By Martijn Pleines
Simulations are complex products. They are more difficult and expensive to produce then other games. On the publishers side, they need all the artwork, sound effects and playability features that a 'regular' game needs and lots of research and background information besides. From a user's perspective, she/he will need a lot of documentation to guide her/him along what is usually quite a steep learning curve, so she/he can appreciate and enjoy the product in all its detail.
Originally, on-line documentation was provided to enhance the printed documentation, not to replace it. On-line documentation can have certain advantages over printed documentation if more sophisticated search facilities, hyperlinks and multi-media presentations have been implemented, as in Flight Simulator 2000, where the on-line documentation complements rather than replaces the paper manual. Lately however, we're experiencing a different style of on-line documentation and it is actually replacing the printed material: Acrobat PDF files that add little or nothing in the way of features compared to printed media. On the contrary.
Try following a detailed tutorial while switching back and forth between the simulation and Acrobat. The reader application is taking away system resources from the sim. It's distracting to have to juggle the windows around, to have to pause and unpause the sim all the time just because you need to look something up, even if it's only a key-combination. Isn't it much better to have that manual in your lap (and no, not everyone has a laptop!), so you can browse and leaf through that while the simulation is running along merrily on the computer? A book that you can take with you on the train to work, or read in bed, or when someone else is using the computer?
So there you are, with your brand new software, eager to get started...but oh, no...you will have to spend a couple of evenings printing out the documentation first! Most users, equipped with only a slow inkjet printer, simply do not have the resources to produce a conveniently sized and well-bound manual; they will end up with an unwieldy sheaf of letter-or DINA4-sized pages either stapled together or in a big binder that won't fit in any software box. Better than on-screen reading surely, but still not as convenient as the smaller, well-made booklet that only a professional publisher could have provided. More often than not, the layout of the electronic manual isn't suited to inkjet printing anyway, with text on tinted backgrounds or images becoming unclear. With the large amount of stuff to print, users are bound to run out of ink or paper, so the work will have to be carried over until the next evening, or worse, until after the weekend...and in the end, it will have cost them more than what a mass-produced manual would have added to the price of the software in the first place.
On a more personal note, I've just finished printing Wilco's 767 PIC documentation...all 300-odd pages of it. Actually, I bought the package (boxed) a couple of months ago, installed it, then put it away as I could not find the time to print all that stuff at that point. Only recently have I found enough time to finish printing it, which took three evenings. As it turns out, I'm very pleased with 767 PIC, but I could have started enjoying it a lot sooner if a proper manual had been included in the first place.
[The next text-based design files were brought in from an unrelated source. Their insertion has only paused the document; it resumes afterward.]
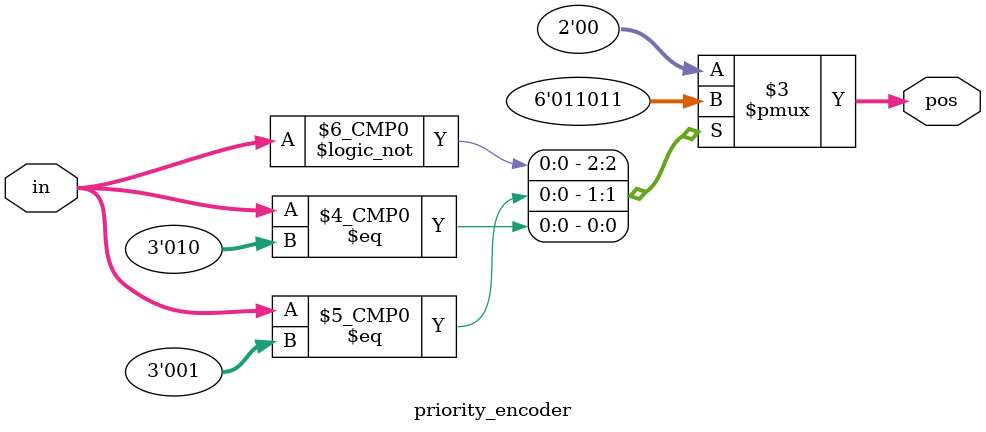
<source format=v>
module priority_encoder( 
input [2:0] in,
output reg [1:0] pos ); 
// When sel=1, assign b to out
always @(*)
begin
case(in)
3'b100: pos = 2'b00;
3'b000: pos = 2'b01;
3'b001: pos = 2'b10;
3'b010: pos = 2'b11;
default: pos = 2'b00;
endcase
end 
endmodule

</source>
My spare time is limited. I don't want to sit around watching my printer churn out 100 pages or so for two or three evenings on end. And you do have to monitor that process, in case a color runs out or the paper gets stuck or whatever. It's too distracting to do anything else with the computer while that is going on.
Mind you, I didn't return 767 PIC to the shop, as I did with Microsoft's Train Simulator! I was disgusted to find that that big, expensive box was filled with 95% air, and just an install folder instead of a proper manual. Well, I'm not particularly interested in trains, but I love any kind of serious simulation, and I was looking forward to getting to know the world of rail. Unlike 767 PIC however, where I felt I knew what to expect, I wasn't prepared to go through all the rigmarole of having to print yet another thick manual, so I decided not to persevere and returned Train-Sim to the shop. To be honest, there were problems with the CDs too; however, the point is, had there been proper manual, I might have been drawn in and become involved anyway-and I probably would have been working on my local rail network scenery right now.
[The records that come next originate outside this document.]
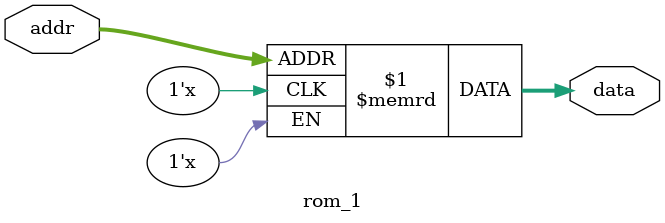
<source format=v>
module i8048_top (
    input wire clk, res_n, int_n, t0, t1,
    input wire [7:0] bus_in,
    output wire [7:0] p1, p2, bus_out, bus_addr,
    output wire ale, psen_n, rd_n, wr_n, prog
    );


    wire [11:0] pc;
    wire [7:0]  ir;
    wire [7:0]  acc;
    wire        cycle_2;
    wire [7:0]  rom_data;
    reg  [11:0] rom_addr;


    // --- The Address Multiplexer ---
    // This is the "Brain" that decides what the ROM sees
    always @(*) begin
        if (cycle_2) begin
            case (ir)
                8'hA3: rom_addr = {pc[11:8], acc}; // MOVP: Current Page + Acc
                8'hE3: rom_addr = {4'b0011, acc};  // MOVP3: Page 3 + Acc
                default: rom_addr = pc;            // Standard 2-byte operand fetch
            endcase
        end else begin
            rom_addr = pc; // Standard Opcode Fetch
        end
    end


    // --- Instantiate your Core ---
    i8048_core i8048_core_1 (
        .clk(clk),
        .res_n(res_n),
        .int_n(int_n),.t0(t0),.t1(t1),
        .rom_data(rom_data), .bus_in(bus_in),
        .pc(pc),    // The core outputs its PC
        .ir(ir),          // Export IR for the mux
        .p1(p1),.p2(p2),.bus_out(bus_out),.bus_addr(bus_addr),
        .acc(acc),        // Export Acc for the mux
        .ale(ale), .psen_n(psen_n), .rd_n(rd_n), .wr_n(wr_n), .prog(prog), 
        .cycle_2(cycle_2) // Export cycle state
    );

    // --- Instantiate your ROM (89KLR_951.bin) ---
    // Ensure this module loads your hex/mem file
    rom_1 rom_1 (
        .addr(rom_addr),
        .data(rom_data)
    );

endmodule

module rom_1(
   input wire [11:0] addr,
   output wire [7:0] data
   );
    reg [7:0] rom [0:4095];
    assign #10 data =  rom[addr];
endmodule





</source>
I'm sure many users would not mind paying a fair bit extra for a well-documented simulation. This is exactly the reason why I have always preferred buying the more expensive boxed version even if a cheap download version was available on the net. Instead, I fear that many potential users will be turned away from simulations altogether if they keep finding themselves confronted with complex software but without the means to get into it in a more convenient manner. Having to print out manuals first is just another hurdle on an already steep learning curve.